▶ [Passage]:
==*==
Before the Day

“In the morning, O LORD, You hear my voice; in the morning I lay my requests before You and wait in expectation” (Psalm 5:3 NIV) 

Psalm 5 is a lament. The primary function of a lament is to ask the Lord for help in a troubling situation. King David had many situations that troubled him. As some of his psalms do, Psalm 5 doesn’t give the specific experience from which David wrote. We only know it was a troubling one. Though different than his, we have our own troubles as well. This world, the pressures of our jobs, personal relationships, struggles with illness and many other things can be troubling. They often consume so much of us that it makes worship impossible.

            Recently, I downloaded a song from iTunes that I first heard some years ago, but had not heard in a long time. It is called Before the Day. As it did then, it has consumed a lot of time on my personal playlist. There are two primary things I remember about the first time I heard this song: First was how beautiful the lyrics were and how fittingly softly they were sung. The songs theme centers on the value of beginning the day by spending time with the Lord. The second thing I remember was the story the singer told as he introduced the song on this live recording. He spoke of a friend who referred to his early morning quiet time as “Going steady with EDDY”. What this friend meant was that you do it Early, Daily, Diligently and Yielding. He then shared his own experience was that if he doesn’t have his quiet time early, it doesn’t happen at all. Before the Day was written and recorded by NewSong. You should listen to it. It will bless you!

            As far as I can tell, the Bible doesn’t prescribe a particular part of the day that’s best for our quiet time with the Lord. What’s most important is that we take this time every day. My sense however is there is no better time than in the morning. There’s no one better than Lord to help us prepare for the day and the anxiety that waits to rush in, sometimes even before our feet hit the floor. The morning offers a great time of refreshing, a time for us to focus on God, to speak to Him and to sit quietly while He speaks to us. Seek the Lord each day, dwell in His presence, carry Him with you wherever you go and trust that He will see you through.
==*==
Stored data entries:
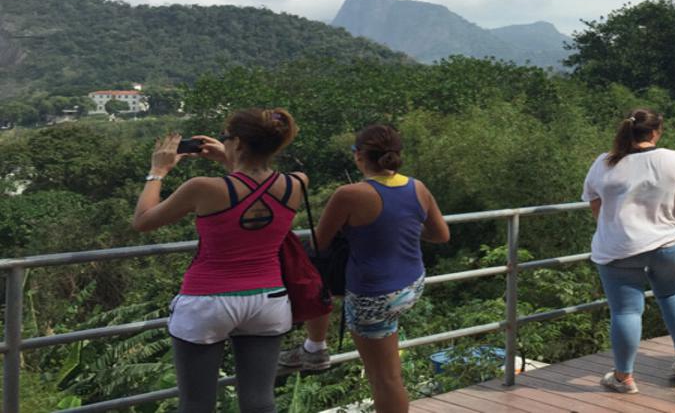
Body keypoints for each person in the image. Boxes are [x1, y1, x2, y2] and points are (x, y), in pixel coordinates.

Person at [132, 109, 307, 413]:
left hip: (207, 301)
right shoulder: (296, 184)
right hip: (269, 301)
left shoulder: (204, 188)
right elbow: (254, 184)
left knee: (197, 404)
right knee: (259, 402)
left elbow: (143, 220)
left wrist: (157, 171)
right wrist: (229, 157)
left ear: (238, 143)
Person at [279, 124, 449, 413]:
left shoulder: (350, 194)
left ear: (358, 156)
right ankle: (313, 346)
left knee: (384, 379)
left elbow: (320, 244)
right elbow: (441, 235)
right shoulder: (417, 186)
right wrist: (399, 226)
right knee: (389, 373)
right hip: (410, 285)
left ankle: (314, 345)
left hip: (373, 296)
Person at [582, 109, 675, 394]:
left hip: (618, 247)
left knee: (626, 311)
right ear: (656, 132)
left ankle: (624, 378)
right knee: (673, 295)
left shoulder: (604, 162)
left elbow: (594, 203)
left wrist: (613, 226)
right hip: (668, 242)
==*==
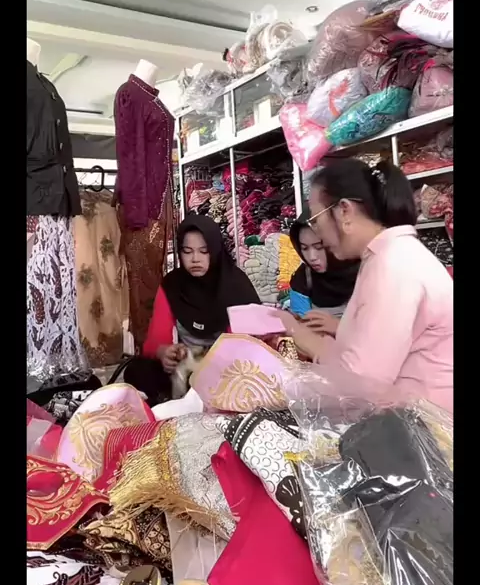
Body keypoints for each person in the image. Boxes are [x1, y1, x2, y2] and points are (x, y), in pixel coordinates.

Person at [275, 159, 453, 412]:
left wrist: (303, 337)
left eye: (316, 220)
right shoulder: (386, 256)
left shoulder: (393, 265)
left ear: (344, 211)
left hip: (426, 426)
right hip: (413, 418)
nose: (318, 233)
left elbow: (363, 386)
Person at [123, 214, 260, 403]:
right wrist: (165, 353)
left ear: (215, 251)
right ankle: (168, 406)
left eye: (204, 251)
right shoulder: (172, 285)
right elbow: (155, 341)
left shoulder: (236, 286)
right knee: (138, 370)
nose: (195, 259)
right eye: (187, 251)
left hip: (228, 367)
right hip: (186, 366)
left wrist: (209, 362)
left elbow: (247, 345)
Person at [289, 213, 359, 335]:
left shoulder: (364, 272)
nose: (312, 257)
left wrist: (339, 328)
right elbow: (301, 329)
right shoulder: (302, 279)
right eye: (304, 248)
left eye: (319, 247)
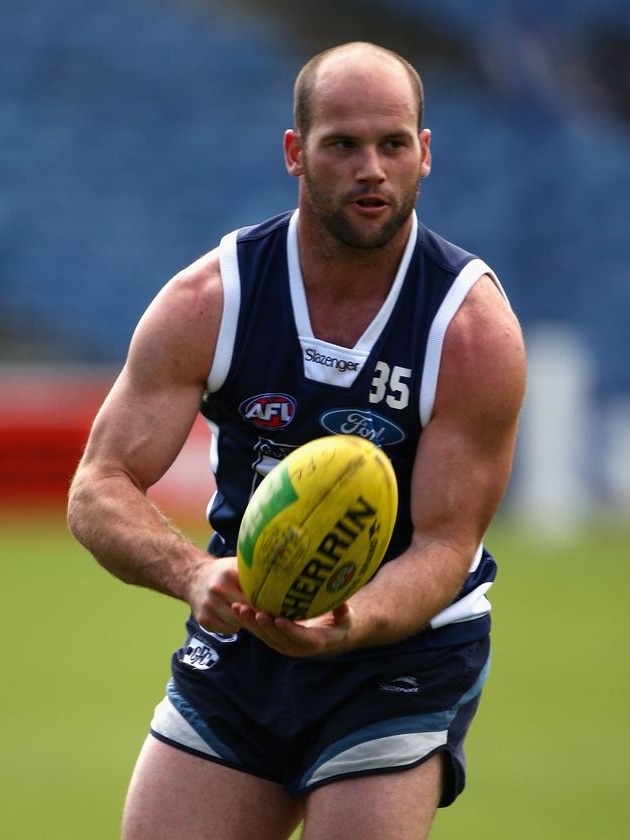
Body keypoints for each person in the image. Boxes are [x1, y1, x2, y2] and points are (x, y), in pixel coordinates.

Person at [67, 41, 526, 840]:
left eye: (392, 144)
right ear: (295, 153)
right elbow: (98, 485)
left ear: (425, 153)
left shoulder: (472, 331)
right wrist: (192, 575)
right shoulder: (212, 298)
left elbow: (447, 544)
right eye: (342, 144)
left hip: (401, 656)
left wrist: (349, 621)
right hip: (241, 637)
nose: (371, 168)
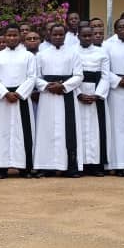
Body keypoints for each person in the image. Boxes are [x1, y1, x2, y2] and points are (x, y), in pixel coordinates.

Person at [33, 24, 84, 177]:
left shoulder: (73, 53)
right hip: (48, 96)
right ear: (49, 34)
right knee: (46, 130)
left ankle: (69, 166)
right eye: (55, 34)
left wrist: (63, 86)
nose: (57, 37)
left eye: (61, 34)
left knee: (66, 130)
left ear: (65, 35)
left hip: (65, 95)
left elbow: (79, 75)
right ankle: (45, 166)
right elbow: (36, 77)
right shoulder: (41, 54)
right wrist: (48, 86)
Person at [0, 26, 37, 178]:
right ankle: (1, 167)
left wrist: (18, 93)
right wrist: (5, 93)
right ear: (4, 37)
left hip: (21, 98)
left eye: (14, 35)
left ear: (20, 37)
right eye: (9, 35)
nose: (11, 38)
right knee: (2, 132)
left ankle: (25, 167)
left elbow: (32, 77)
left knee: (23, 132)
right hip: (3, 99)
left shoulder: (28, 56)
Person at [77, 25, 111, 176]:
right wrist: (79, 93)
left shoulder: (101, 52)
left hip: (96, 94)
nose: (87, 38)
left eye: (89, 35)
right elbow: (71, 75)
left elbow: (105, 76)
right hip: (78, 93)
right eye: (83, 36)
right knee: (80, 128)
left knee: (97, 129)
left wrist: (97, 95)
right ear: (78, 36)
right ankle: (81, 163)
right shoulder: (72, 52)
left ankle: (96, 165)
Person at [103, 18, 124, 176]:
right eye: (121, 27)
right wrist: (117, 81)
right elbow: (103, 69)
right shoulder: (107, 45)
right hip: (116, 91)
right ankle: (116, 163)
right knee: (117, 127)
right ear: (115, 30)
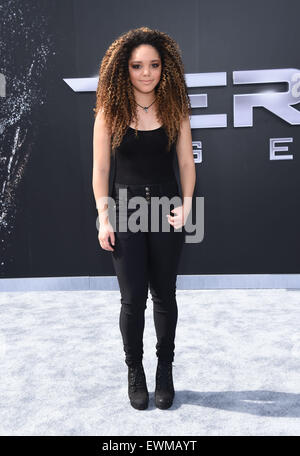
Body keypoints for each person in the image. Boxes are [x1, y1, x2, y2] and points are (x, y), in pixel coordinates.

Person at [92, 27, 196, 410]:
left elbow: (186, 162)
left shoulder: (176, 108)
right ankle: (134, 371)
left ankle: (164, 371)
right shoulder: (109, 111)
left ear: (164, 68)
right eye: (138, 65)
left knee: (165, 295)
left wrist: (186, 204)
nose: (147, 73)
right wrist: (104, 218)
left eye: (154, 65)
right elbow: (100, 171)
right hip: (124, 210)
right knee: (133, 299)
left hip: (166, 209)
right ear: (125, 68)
==*==
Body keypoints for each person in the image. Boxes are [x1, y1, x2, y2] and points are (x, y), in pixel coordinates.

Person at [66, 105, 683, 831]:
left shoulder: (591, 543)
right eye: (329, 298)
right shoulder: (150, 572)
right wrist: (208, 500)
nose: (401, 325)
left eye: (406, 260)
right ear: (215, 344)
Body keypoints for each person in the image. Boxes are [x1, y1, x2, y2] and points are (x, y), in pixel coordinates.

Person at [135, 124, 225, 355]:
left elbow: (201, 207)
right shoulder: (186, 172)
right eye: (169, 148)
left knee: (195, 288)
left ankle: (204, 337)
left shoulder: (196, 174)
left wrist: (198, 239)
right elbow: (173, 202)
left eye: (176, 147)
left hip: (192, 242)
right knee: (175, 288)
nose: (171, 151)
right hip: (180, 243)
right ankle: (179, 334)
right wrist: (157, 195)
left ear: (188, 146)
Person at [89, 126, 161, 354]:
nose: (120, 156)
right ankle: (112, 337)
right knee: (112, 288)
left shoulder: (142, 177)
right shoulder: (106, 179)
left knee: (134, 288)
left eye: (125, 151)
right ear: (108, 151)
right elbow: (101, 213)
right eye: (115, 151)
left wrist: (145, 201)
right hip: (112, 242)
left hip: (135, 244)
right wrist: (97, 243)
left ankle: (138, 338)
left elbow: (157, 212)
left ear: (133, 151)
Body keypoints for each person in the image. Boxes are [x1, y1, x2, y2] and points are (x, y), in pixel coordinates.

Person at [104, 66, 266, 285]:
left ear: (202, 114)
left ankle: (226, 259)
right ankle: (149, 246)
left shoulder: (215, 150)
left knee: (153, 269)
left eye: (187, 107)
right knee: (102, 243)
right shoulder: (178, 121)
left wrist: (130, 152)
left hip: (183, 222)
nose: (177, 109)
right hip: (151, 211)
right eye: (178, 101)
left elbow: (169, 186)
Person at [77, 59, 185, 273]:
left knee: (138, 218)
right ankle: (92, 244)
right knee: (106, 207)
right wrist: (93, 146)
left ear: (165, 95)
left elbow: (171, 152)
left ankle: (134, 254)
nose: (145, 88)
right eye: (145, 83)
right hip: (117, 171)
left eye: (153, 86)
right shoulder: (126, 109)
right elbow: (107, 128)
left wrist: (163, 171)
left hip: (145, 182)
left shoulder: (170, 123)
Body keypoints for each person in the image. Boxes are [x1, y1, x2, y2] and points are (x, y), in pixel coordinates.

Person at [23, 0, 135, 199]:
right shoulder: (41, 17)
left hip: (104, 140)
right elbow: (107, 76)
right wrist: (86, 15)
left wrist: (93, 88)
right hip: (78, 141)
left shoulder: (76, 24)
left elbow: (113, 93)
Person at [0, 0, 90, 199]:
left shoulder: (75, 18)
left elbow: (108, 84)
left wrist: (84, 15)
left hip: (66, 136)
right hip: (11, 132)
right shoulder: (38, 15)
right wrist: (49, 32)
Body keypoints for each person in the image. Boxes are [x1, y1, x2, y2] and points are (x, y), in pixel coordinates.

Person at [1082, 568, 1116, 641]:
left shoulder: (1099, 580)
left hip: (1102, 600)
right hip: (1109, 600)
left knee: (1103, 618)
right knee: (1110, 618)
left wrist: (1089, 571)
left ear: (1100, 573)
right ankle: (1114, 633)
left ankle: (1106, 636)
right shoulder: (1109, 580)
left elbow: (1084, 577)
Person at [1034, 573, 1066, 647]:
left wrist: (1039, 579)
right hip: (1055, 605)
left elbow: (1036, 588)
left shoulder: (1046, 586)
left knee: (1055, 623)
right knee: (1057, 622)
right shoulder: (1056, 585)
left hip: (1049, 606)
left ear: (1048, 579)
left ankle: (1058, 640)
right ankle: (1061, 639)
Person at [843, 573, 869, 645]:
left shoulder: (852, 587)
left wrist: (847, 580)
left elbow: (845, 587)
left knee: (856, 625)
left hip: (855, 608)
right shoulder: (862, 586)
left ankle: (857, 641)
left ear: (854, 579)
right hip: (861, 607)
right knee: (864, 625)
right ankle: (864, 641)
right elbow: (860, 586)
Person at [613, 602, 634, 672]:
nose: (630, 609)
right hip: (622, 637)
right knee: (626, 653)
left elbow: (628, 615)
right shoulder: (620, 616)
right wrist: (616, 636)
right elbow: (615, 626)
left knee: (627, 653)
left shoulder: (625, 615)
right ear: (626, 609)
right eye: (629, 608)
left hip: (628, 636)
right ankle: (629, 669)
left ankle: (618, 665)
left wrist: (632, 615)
==*==
▶ [Directions]:
- a) Write out the passage from the devotional on morning quiet time starting at "Psalm 5 is a" and ending at "makes worship impossible.".
- b) Extend the devotional on morning quiet time with the part that comes after its final sentence.
The listing above is separate material and has no connection to the devotional on morning quiet time.

▶ [Results in order]:
- a)
Psalm 5 is a lament. The primary function of a lament is to ask the Lord for help in a troubling situation. King David had many situations that troubled him. As some of his psalms do, Psalm 5 doesn’t give the specific experience from which David wrote. We only know it was a troubling one. Though different than his, we have our own troubles as well. This world, the pressures of our jobs, personal relationships, struggles with illness and many other things can be troubling. They often consume so much of us that it makes worship impossible.

- b)
What If There Was No Resurrection?

“That he was raised on the third day in accordance with the Scriptures” (1 Corinthians 15:4) 

Our appreciation for something is often greatest when we consider the consequence of it never having been. There are people who don’t believe in the resurrection because they don’t believe in Jesus Christ. There are also those who have a misperception about why He came and who He claimed to be. This was also true in the Apostle Paul’s day. Paul was always concerned about the integrity of the gospel, emphasizing the gospel he preached was that which he received from Christ. Of all the teaching in Scripture on the resurrection, 1 Corinthians 15 is the most comprehensive. In this passage, Paul mentions three elements of the gospel: Christ’s death for our sins, His burial, and His resurrection on the third day. All of these elements are critical to Christ’s redemptive work, but His resurrection is what we consider here. Think for a moment where we would be without it.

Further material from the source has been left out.